Durante décadas, o Alzheimer era diagnosticado apenas após o surgimento de sintomas. Hoje, a ciência aponta para uma transformação: identificar riscos anos antes e intervir precocemente. Especialistas destacam avanços em diagnóstico e tratamento que podem mudar o manejo da doença.
O neurologista Bruce Miller, líder mundial em demência, defende que exames de sangue já detectam alterações associadas à doença entre 15 e 20 anos antes dos sinais clínicos. Medicamentos modificadores começam a mudar o cenário terapêutico.
Segundo Miller, resultados de estudos com pessoas saudáveis que apresentam depósitos de beta-amiloide no cérebro devem aparecer em 2027. A expectativa é que reduzir esse acúmulo reduza o risco de desenvolver comprometimento cognitivo.
A prevenção da saúde cerebral começa antes do nascimento. Melhor condicionamento durante gestação, aliás, já protege o cérebro. Ao longo da vida, fatores como educação, peso, atividade física e ausência de fumo pesam na probabilidade de desenvolver demência.

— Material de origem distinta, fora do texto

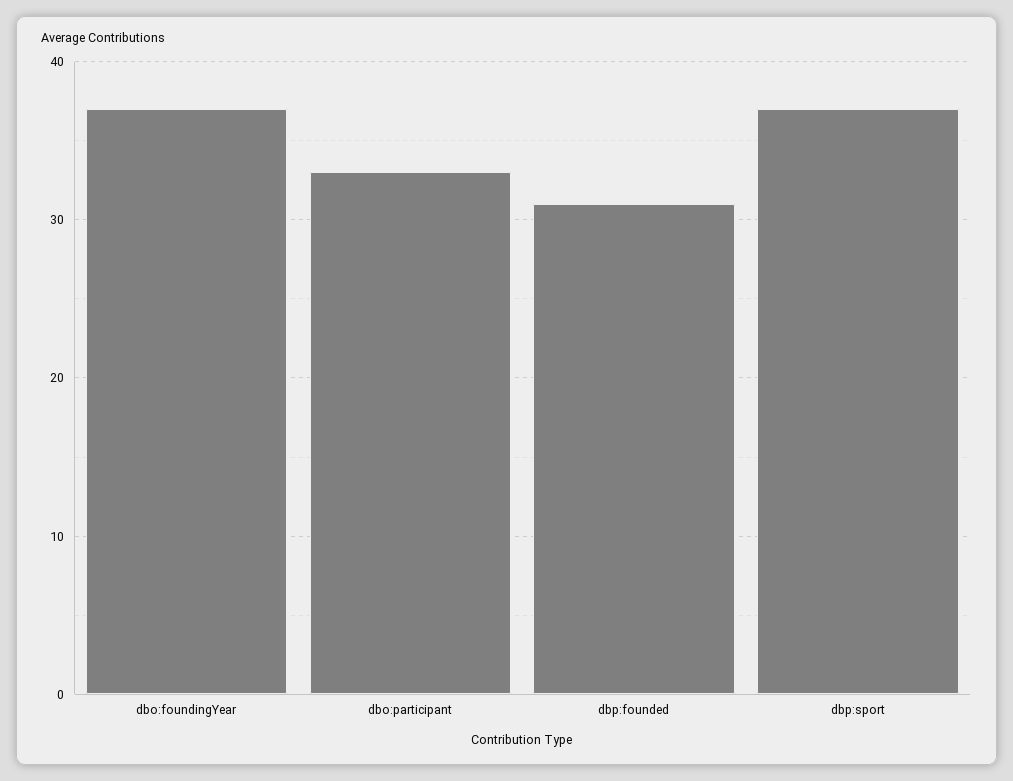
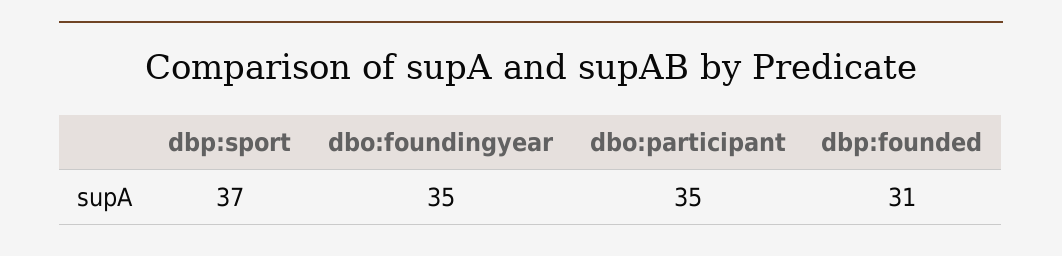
  {
-   "dbo:foundingYear": 37,
+   "dbo:foundingYear": 35,
-   "dbo:participant": 33,
+   "dbo:participant": 35,
    "dbp:founded": 31,
    "dbp:sport": 37
  }

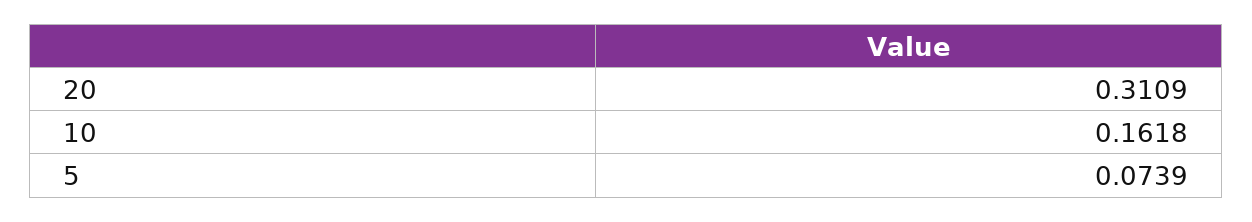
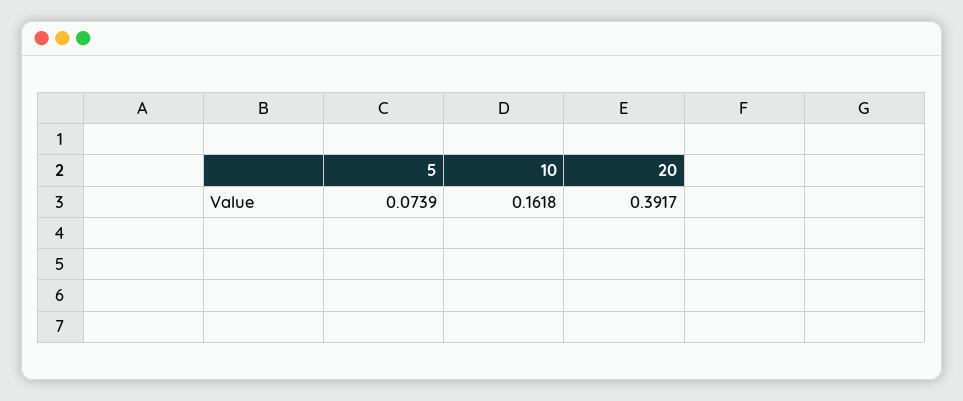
  {
-   "20": 0.3109,
+   "20": 0.3917,
    "10": 0.1618,
    "5": 0.0739
  }

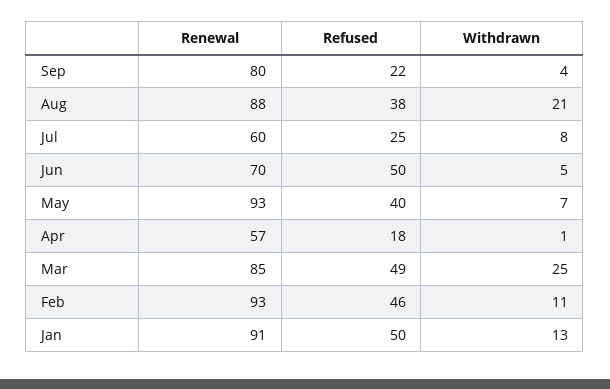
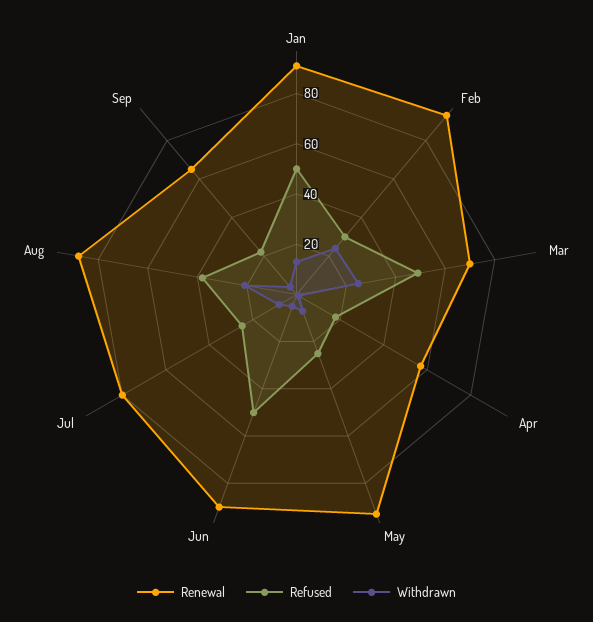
  {
    "Renewal": {
-     "Sep": 80,
+     "Sep": 65,
      "Aug": 88,
-     "Jul": 60,
+     "Jul": 80,
-     "Jun": 70,
+     "Jun": 90,
      "May": 93,
      "Apr": 57,
-     "Mar": 85,
+     "Mar": 70,
      "Feb": 93,
      "Jan": 91
    },
    "Refused": {
      "Sep": 22,
      "Aug": 38,
      "Jul": 25,
      "Jun": 50,
-     "May": 40,
+     "May": 25,
      "Apr": 18,
      "Mar": 49,
-     "Feb": 46,
+     "Feb": 30,
      "Jan": 50
    },
    "Withdrawn": {
      "Sep": 4,
      "Aug": 21,
      "Jul": 8,
      "Jun": 5,
      "May": 7,
      "Apr": 1,
      "Mar": 25,
-     "Feb": 11,
+     "Feb": 25,
      "Jan": 13
    }
  }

No campo dos tratamentos, há medicamentos aprovados que reduzem proteínas no cérebro, como a amiloide. Eles não curam, mas retardam a progressão quando usados precocemente. O benefício é menor em estágios avançados da doença.
A proteína tau também recebe foco de pesquisas, com possibilidade de uso em estratégias combinadas. A ideia é atacar amiloide e tau para prevenir ou frear o Alzheimer, ampliando o leque de intervenções.
No cenário da demência frontotemporal, cerca de um terço dos casos tem origem genética. Em outros casos, traumas cranianos e poluição do ar aparecem como potenciais fatores de risco. Pesquisas seguem para mapear prevenção eficaz.
O futuro aponta para terapias cada vez mais robustas. Estudos com edição genética e intervenções preventivas avançam, com a promessa de ensaios clínicos em breve. A expectativa é reduzir a incidência da doença a longo prazo.